JAKARTA: Pengadilan Indonesia menolak tawaran dari dua perusahaan untuk mengembalikan izin perkebunan minyak kelapa sawit dia wilayah paling timur Papua, dalam apa yang dilihat sebagai ujian terhadap janji pemerintah untuk menghentikan konversi lahan tersebut untuk menahan deforestasi.

Putusan tersebut muncul dua bulan setelah Indonesia mengatakan bahwa mereka tidak akan menyetujui izin minyak kelapa sawit yang baru setelah moratorium perkebunan berakhir.

PT Papua Lestari Abadi (PLA) dan PT Sorong Agro Sawitindo (SAS) memiliki izin untuk sekitar 70.000 hektar (172.973 ekar) lahan, hampir setara dengan tujuh kali luas kota Paris.

Perusahaan tersebut telah menggugat Bupati Sorong di Papua Barat untuk mengawasi perizinan mereka, dengan alasan pencabutan izin tersebut telah merugikan perusahaan.

Bupati Sorong telah mencabut izin seluas 105.000 hektar yang dimiliki oleh PLA, SAS dan PT Inti Kebun Lestari, yang juga melawan keputusan pengadilan.

Pengadilan menolak “keseluruhan gugatan terdakwa,” kata Petrus P Ell, pengacara yang membela Bupati Sorong, pada sebuah konferensi virtual setelah putusan tersebut.

Pengacara perusahaan, Juhari mengatakan bahwa mereka akan mengajukan banding atas putusan tersebut.

Pada bulan lalu Indonesia bergabung dengan 127 negara lain yang berjanji untuk mengakhiri deforestasi pada tahun 2030, tetapi hanya beberapa hari kemudian tampaknya mengalami kemunduran, mengatakan bahwa  tujuan nil- deforestasi bertentangan dengan kepentingan pembangunan.

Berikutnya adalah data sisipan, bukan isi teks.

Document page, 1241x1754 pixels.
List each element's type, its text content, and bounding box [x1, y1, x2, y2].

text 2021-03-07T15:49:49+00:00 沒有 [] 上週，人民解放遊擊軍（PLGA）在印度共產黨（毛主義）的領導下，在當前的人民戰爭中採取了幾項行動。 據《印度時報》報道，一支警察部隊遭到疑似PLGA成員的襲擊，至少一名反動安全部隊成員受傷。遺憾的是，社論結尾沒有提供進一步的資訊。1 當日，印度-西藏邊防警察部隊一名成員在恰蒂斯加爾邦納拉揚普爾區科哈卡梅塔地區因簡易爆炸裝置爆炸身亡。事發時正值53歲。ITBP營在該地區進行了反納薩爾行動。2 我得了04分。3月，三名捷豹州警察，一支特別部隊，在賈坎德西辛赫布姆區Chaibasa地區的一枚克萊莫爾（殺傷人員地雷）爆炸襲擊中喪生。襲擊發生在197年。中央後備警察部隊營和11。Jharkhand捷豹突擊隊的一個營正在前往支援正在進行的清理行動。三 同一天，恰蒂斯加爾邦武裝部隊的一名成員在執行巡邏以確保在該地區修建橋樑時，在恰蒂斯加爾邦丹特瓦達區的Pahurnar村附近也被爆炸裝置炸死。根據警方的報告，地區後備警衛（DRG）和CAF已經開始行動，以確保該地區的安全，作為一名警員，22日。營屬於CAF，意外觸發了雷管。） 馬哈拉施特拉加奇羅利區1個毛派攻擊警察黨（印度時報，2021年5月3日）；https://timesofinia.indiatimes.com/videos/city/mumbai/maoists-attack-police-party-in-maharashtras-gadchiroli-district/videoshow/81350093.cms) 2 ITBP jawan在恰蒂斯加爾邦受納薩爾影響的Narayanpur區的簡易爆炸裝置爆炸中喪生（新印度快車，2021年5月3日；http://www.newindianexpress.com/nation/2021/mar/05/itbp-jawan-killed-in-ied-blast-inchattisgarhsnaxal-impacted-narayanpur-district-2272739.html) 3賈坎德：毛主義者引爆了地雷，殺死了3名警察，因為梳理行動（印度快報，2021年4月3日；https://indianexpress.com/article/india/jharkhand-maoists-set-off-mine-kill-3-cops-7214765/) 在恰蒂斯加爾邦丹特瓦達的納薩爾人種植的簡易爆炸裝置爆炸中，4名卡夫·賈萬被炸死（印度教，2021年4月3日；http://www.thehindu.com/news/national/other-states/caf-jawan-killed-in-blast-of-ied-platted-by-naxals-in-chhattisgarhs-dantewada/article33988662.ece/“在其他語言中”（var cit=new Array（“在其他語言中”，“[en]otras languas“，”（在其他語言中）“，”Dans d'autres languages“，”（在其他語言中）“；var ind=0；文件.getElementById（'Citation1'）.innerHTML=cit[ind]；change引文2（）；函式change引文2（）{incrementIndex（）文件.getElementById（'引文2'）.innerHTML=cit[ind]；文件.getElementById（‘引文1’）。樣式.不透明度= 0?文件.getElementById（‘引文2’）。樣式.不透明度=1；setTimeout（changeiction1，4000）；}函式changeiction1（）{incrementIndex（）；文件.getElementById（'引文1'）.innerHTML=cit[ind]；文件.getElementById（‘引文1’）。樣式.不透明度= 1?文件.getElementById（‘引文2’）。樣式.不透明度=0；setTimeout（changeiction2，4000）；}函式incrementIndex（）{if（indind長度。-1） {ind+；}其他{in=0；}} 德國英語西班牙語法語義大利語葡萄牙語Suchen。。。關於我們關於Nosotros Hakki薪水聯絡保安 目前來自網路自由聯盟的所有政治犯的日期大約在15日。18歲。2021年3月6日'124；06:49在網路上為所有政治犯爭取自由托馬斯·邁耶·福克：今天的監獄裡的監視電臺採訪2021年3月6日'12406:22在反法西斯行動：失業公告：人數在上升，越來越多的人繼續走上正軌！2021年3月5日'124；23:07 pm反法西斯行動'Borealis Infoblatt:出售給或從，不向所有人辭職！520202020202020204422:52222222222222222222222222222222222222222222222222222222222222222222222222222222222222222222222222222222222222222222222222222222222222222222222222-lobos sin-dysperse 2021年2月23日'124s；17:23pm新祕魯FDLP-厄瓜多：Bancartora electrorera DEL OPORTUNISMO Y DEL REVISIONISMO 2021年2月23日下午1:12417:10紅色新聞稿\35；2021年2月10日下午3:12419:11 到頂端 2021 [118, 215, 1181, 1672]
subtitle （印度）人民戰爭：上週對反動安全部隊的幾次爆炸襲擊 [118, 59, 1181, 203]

Sebaliknya, Indonesia menjanjikan tujuan “penyerapan karbon” untuk sektor kehutanannya pada tahun 2030, yang berarti bahwa sektor tersebut akan menyerap lebih banyak emisi gas rumah kaca daripada yang dihasilkannya.

Perubahan yang dilakukan oleh negara yang dianggap penting untuk menyelamatkan hutan hujan tropis memicu kritik dari para pemerhati lingkungan, tetapi Greenpeace Indonesia menyambut baik putusan pengadilan pada hari Selasa.

"Kami berharap ini akan mendorong kabupaten dan provinsi lain,” kata juru kampanye Nico Wamafma dalam sebuah pernyataan.

Indonesia, rumah bagi hutan tropis terbesar ketiga di dunia dan produsen minyak kelapa sawit utama, telah melarang pembukaan lahan hutan sejak tahun 2011.

Kementrian lingkungan mengklaim telah mengurangi laju deforestasi hingga 75 persen tahun lalu dengan mengendalikan kebakaran hutan dan membatasi pembukaan lahan.